Flora’s Travelling Christmas Shop is told from Flora’s point of view with dialogue interspersed with Flora’s thoughts which she sometimes wonders if she has spoken aloud. Whoops! Author Rebecca Raisin succeeds with another romantic comedy, sure to have you turning the pages to see if Flora’s next zany idea will win Collom over—to love Christmas and maybe Flora too. Along the way she has some embarrassing moments that will keep you in stitches, ranging from stage fright to being a naked Britisher in a Finnish sauna.

I would like to extend my thanks to NetGalley and to HarperCollins (HQ) for giving me the opportunity to read this book in exchange for an honest review.

Rating: 5/5

Category: Romance, Women’s Fiction, General Fiction (Adult)

Notes: 1. This is the third in a series about Van Lifers, but stands completely alone from the first two.

2. Despite the Christmasy, festive atmosphere of this book, there is a surprising amount of foul language used casually throughout the book.

Publication: October 28, 2021—Harper Collins (HQ)

Memorable Lines:

It’s not just about holding down a job, it’s that my whole life keeps imploding at every turn. My parents think I’m on a desolate road to nowheresville.

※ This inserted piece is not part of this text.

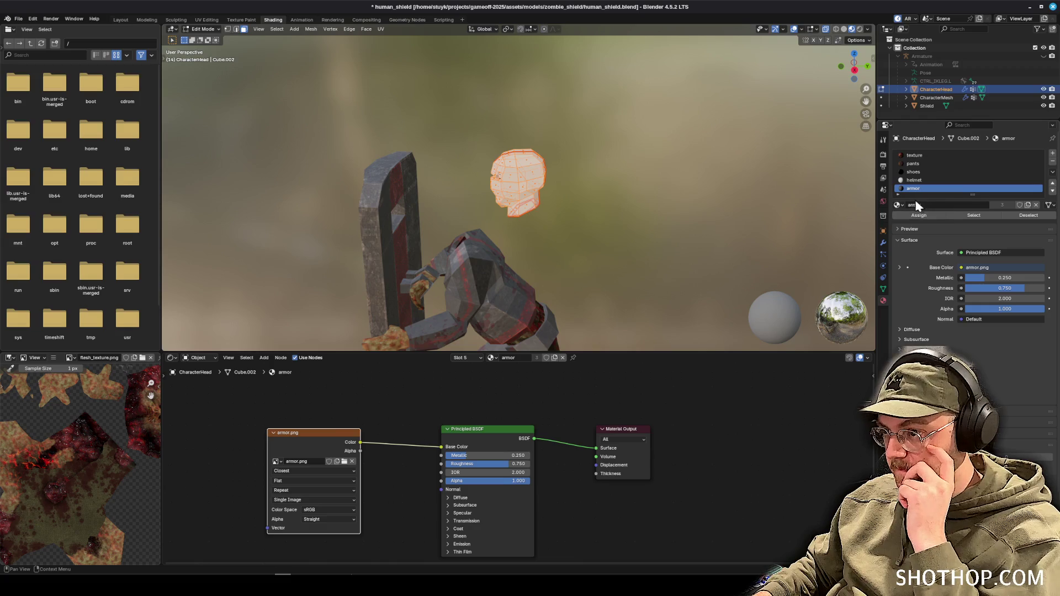
{"action": "left_click", "coordinate": [900, 206]}
{"action": "left_click", "coordinate": [916, 218]}
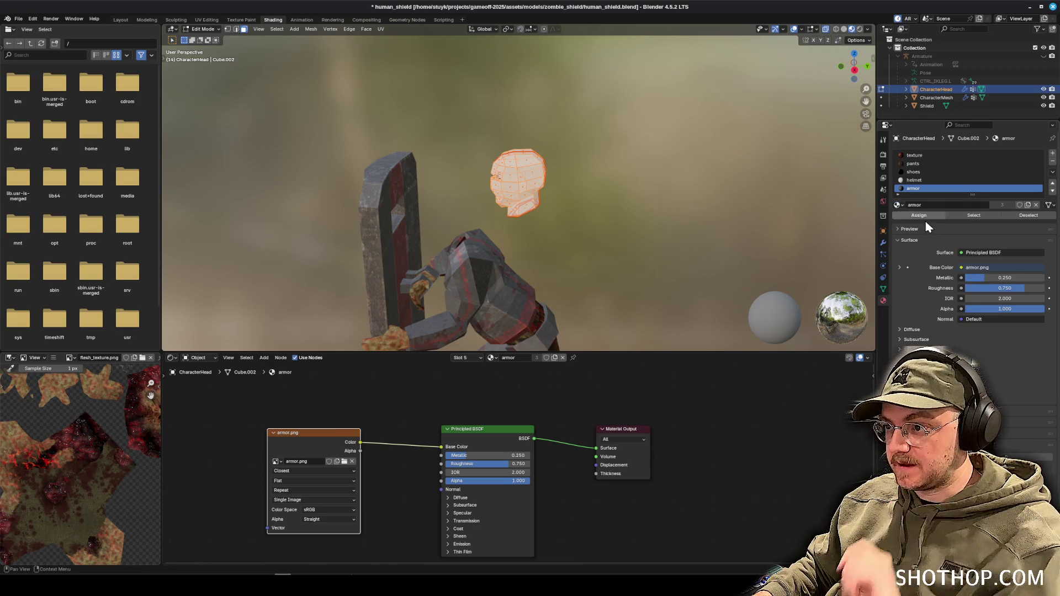
{"action": "left_click", "coordinate": [920, 217]}
{"action": "left_click", "coordinate": [689, 67]}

“I probably sound unhinged, but what if we all lived as though our life were a Hallmark movie? What if we took chances, and said what we thought, and believed that true love would find a way, no matter what? What if we were honest about our feelings, knowing that it would all work out in the end? Then the world would be a better place!”

They give me those polite smiles that mange to convey they have absolutely no idea what I’ve said but they’ll tolerate me talking to them in halting Finnish because at least I’m giving it a go.